Some have called it the most unusual sporting event in the world. Once a year in the middle of the elegance of Renaissance-era Florence and in front of the imposing marble facade of the Church of Santa Croce and its statue of Dante, rival teams duke it out in a violent, body-to-body match played on a sand-covered playing field as fans wildly cheer on their neighborhood squad.

The Calcio Storico has ancient roots: the Greeks played a similar ball game that was later adapted in the first century B.C. by the Romans, who used in to train warriors preparing for combat. By the 5th century, calcio—today the Italian word for soccer, or football—was played all over Florence, including atop the Arno river when it was frozen the winter of 1490. In 1580 actual rules were written by a Florentine count, Giovanni de Bardi.


In 1930, the sport was revived and an annual tournament established, with the final match scheduled for June 24 each year to coincide with the city's celebration of its patron saint, St. John the Baptist; semifinals take place the weekend prior.

Before the games, long parades of 500 gloriously-costumed drummers, trumpeters, flag throwers, and brawny players in Renaissance garb slowly make their way along narrow cobblestone streets from Piazza Santa Maria Novella to Piazza Santa Croce. Parade banners with the city's emblem—red lilies portrayed on a white background, underlined with “Fiorenza”—line the route

Four districts of Florence—San Giovanni, Santa Maria Novella, Santa Croce and Santa Spiritu—organize competing teams of 27 men each and they march in their own lavish district colors and emblems displayed on banners. Priority position is given to the winning district of the previous game. Players strut onto the field with trumpets blaring, the pageantry accompanied by foot soldiers with swords and iron helmets, pantaloons, and striped stockings. A cannon blast signals the start of the match.

Simple Rules, Simply Violent

Although the pre-game festivities are elaborate, the game itself is rather simple: players use hands, heads, and feet to get the ball over four-foot high wooden fences at either end of the field. They hurl themselves and block their opponents by punching, kicking, and wrestling them to the ground, sometimes so violently that it leads to bloodshed. There's sand-throwing, elbowing, and choking in the 50 minutes of combat, with no substitutions and no timeouts.

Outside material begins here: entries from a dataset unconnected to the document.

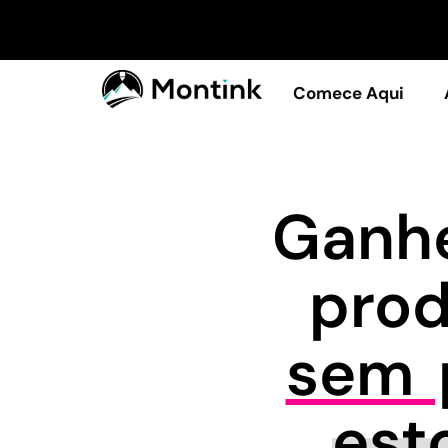
Comece Aqui
Ganhe
pro
sem p
est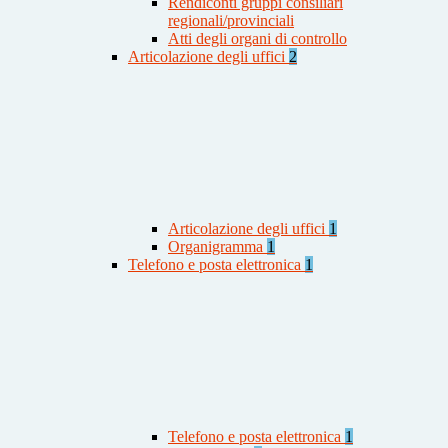
Rendiconti gruppi consiliari
regionali/provinciali
Atti degli organi di controllo
Articolazione degli uffici
2
Articolazione degli uffici
1
Organigramma
1
Telefono e posta elettronica
1
Telefono e posta elettronica
1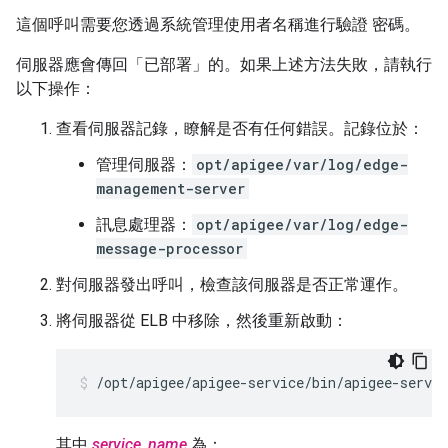
這個呼叫需要您透過系統管理使用者名稱進行驗證 密碼。
伺服器應會傳回「已部署」的。如果上述方法失敗，請執行
以下操作：
查看伺服器記錄，瞭解是否有任何錯誤。記錄位於：
管理伺服器：
opt/apigee/var/log/edge-
management-server
訊息處理器：
opt/apigee/var/log/edge-
message-processor
對伺服器發出呼叫，檢查該伺服器是否正常運作。
將伺服器從 ELB 中移除，然後重新啟動：
/opt/apigee/apigee-service/bin/apigee-servic
其中
service_name
為：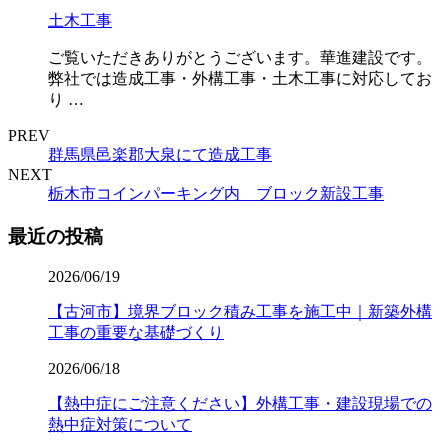
土木工事
ご覧いただきありがとうございます。華進建設です。
弊社では造成工事・外構工事・土木工事に対応してお
り …
PREV
群馬県邑楽郡大泉にて造成工事
NEXT
栃木市コインパーキング内 ブロック新設工事
最近の投稿
2026/06/19
【古河市】境界ブロック積み工事を施工中｜新築外構
工事の重要な基礎づくり
2026/06/18
【熱中症にご注意ください】外構工事・建設現場での
熱中症対策について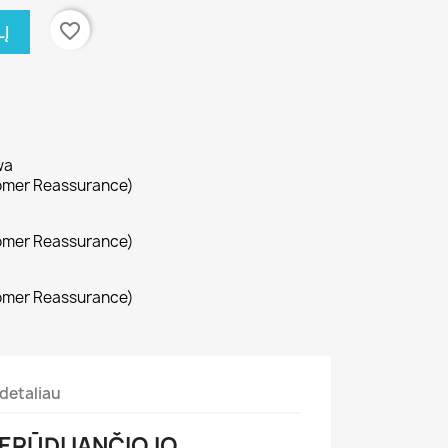
favorite_border
LĮ
wa
omer Reassurance)
omer Reassurance)
omer Reassurance)
detaliau
 NERŪDIJANČIOJO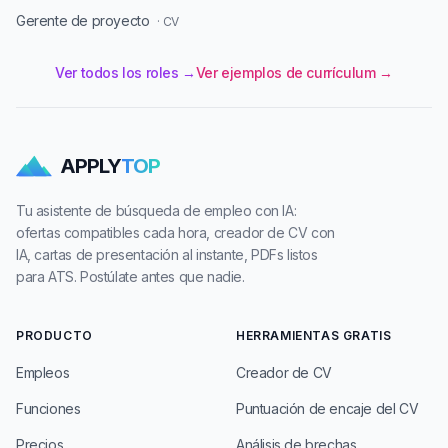
Gerente de proyecto
· CV
Ver todos los roles →
Ver ejemplos de currículum →
APPLY
TOP
Tu asistente de búsqueda de empleo con IA:
ofertas compatibles cada hora, creador de CV con
IA, cartas de presentación al instante, PDFs listos
para ATS. Postúlate antes que nadie.
PRODUCTO
HERRAMIENTAS GRATIS
Empleos
Creador de CV
Funciones
Puntuación de encaje del CV
Precios
Análisis de brechas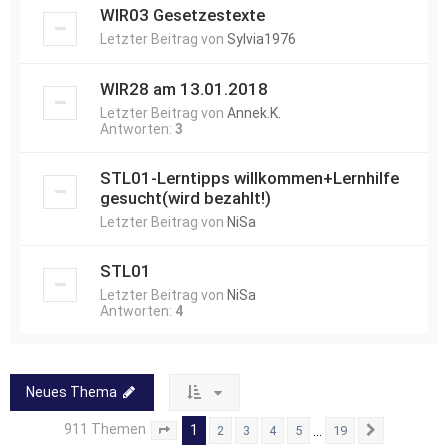
WIR03 Gesetzestexte
Letzter Beitrag von
Sylvia1976
WIR28 am 13.01.2018
Letzter Beitrag von
Annek.K.
Antworten:
3
STL01-Lerntipps willkommen+Lernhilfe
gesucht(wird bezahlt!)
Letzter Beitrag von
NiSa
STL01
Letzter Beitrag von
NiSa
Antworten:
4
Neues Thema
911 Themen
1
…
2
3
4
5
19
Seite
1
von
19
Nächste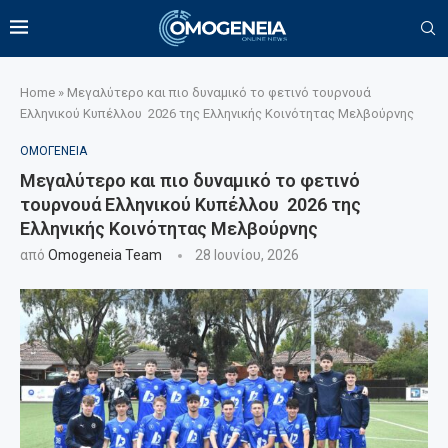
Home
»
Μεγαλύτερο και πιο δυναμικό το φετινό τουρνουά
Ελληνικού Κυπέλλου 2026 της Ελληνικής Κοινότητας Μελβούρνης
ΟΜΟΓΕΝΕΙΑ
Μεγαλύτερο και πιο δυναμικό το φετινό
τουρνουά Ελληνικού Κυπέλλου 2026 της
Ελληνικής Κοινότητας Μελβούρνης
από
Omogeneia Team
28 Ιουνίου, 2026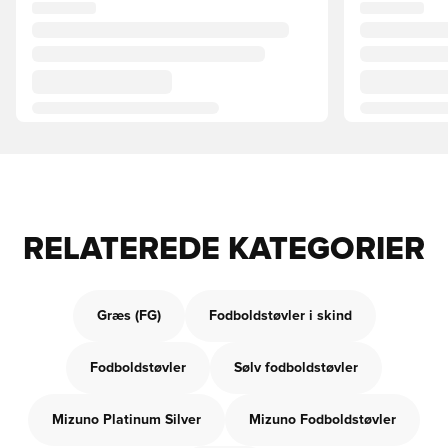
RELATEREDE KATEGORIER
Græs (FG)
Fodboldstøvler i skind
Fodboldstøvler
Sølv fodboldstøvler
Mizuno Platinum Silver
Mizuno Fodboldstøvler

Local police have had to step in to make the game less thuggish: a few years ago they barred convicted criminals and players who were considered too violent. Referees in plumed hats scramble to enforce the few rules inside the field, but their role is limited, and players pay little heed in the mayhem. One rule seems to be adhered to, however: no kicks to the head.

At the final cannon shot, players are caked in blood, sweat, and sand, their shirts ripped to shreds. The triumphant winning team takes home the prize: a much-coveted Chianina breed cow from which the famous local steak specialty, bistecca alla fiorentina, is derived. That night, a spectacular fireworks show over the Arno River is launched from Piazzale Michelangelo.